Gli artisti e gli sguardi sul paesaggio romano
Uno degli aspetti più significativi dell’evento è la capacità di intrecciare sguardi diversi, italiani e stranieri, pittorici e grafici, storici e moderni, su uno stesso soggetto. Nel Cinquecento, Hendrick van Cleve inaugura una tradizione di osservazione analitica del giardino cardinalizio, in cui la disposizione delle statue e delle architetture nel verde diventa pretesto per esplorare nuove costruzioni prospettiche. Nel Seicento, Joseph Heintz il Giovane trasferisce in chiave barocca l’eredità nordica della veduta, restituendo la complessità di complessi come Villa Borghese e Villa Mattei.
Il Settecento vede l’affermarsi dei vedutisti Caspar van Wittel, Paolo Anesi e Francesco Panini, che documentano l’assetto dei giardini romani, da Villa Medici e Villa Altoviti alla Farnesina, dai Giardini Vaticani a Villa Albani, con uno sguardo insieme descrittivo e interpretativo, sospeso fra topografia e invenzione. Nel dialogo con questi maestri, il danese Christoffer Wilhelm Eckersberg offre nel primo Ottocento variazioni luminose e misurate su Villa Borghese e sui complessi suburbani, anticipando la sensibilità moderna per la percezione atmosferica del paesaggio.
Passaggio al Novecento
Nel passaggio al Novecento, la rappresentazione del giardino assume tonalità nuove con Georges Paul Leroux e Armando Spadini: il primo, attento alle dinamiche della folla e alle misure monumentali dei viali del Pincio o dei giardini di Villa d’Este, il secondo concentrato sul ritmo degli alberi, sul filtro della luce, sulle situazioni quotidiane dei romani in cerca di svago e respiro nei parchi cittadini.
In parallelo, la cultura progettuale di Luigi Piccinato e la pittura di Carlo Montani testimoniano come il tema del giardino entri definitivamente nel discorso urbanistico e nella coscienza civile della città, diventando oggetto di pianificazione, critica e memoria visiva.
Perché visitare la mostra?
Visitare la mostra significa disporre di uno strumento privilegiato per comprendere come la città si sia costruita, nei secoli, anche attraverso il proprio paesaggio verde.
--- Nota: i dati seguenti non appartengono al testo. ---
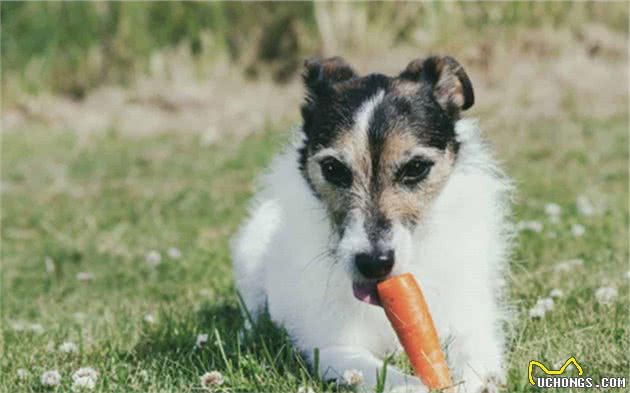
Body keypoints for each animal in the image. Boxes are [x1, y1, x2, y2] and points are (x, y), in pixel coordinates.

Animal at [232, 56, 512, 392]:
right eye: (333, 168)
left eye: (416, 167)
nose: (374, 263)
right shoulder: (333, 349)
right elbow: (388, 376)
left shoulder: (471, 321)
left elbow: (475, 357)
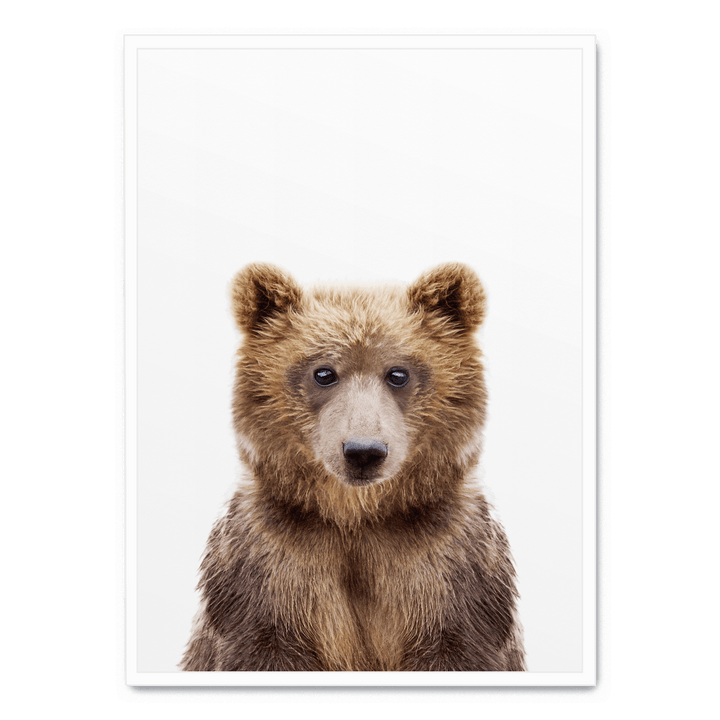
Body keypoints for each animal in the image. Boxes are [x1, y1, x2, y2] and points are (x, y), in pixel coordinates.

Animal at [180, 262, 526, 672]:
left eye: (398, 373)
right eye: (324, 372)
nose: (363, 451)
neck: (357, 517)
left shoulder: (450, 568)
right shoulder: (267, 568)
La mostra offre per la prima volta una sintesi ampia e scientificamente fondata dell’immaginario pittorico dei giardini romani dal Cinquecento alla seconda metà del Novecento, attraverso un nucleo di circa 190 opere provenienti da importanti istituzioni italiane e internazionali e da collezioni private.
Per il pubblico di studiosi, storici dell’arte, guide e appassionati di Roma, il percorso costituisce un’occasione rara per confrontare, in un unico contesto, linguaggi diversi, pittura, grafica, fotografia, documenti, che concorrono a delineare la storia del giardino come luogo di potere, di otium, di rappresentanza, ma anche come spazio di vita quotidiana e di progettualità urbanistica.
Per il visitatore non specialistico, la mostra offre una chiave concreta per leggere la città contemporanea: riconoscere nelle vedute storiche gli stessi viali, terrazze e quinte arboree che ancora oggi abitano l’esperienza di Roma significa riannodare il filo fra esperienza personale e lunga durata storica.
Curatori e organizzazione
La mostra è curata da Alberta Campitelli, Alessandro Cremona, Federica Pirani e Sandro Santolini, con il supporto di un comitato scientifico internazionale. È promossa da Roma Capitale, Sovrintendenza Capitolina ai Beni Culturali e realizzata da Zètema Progetto Cultura, con il contributo di Euphorbia Srl, Cultura del Paesaggio.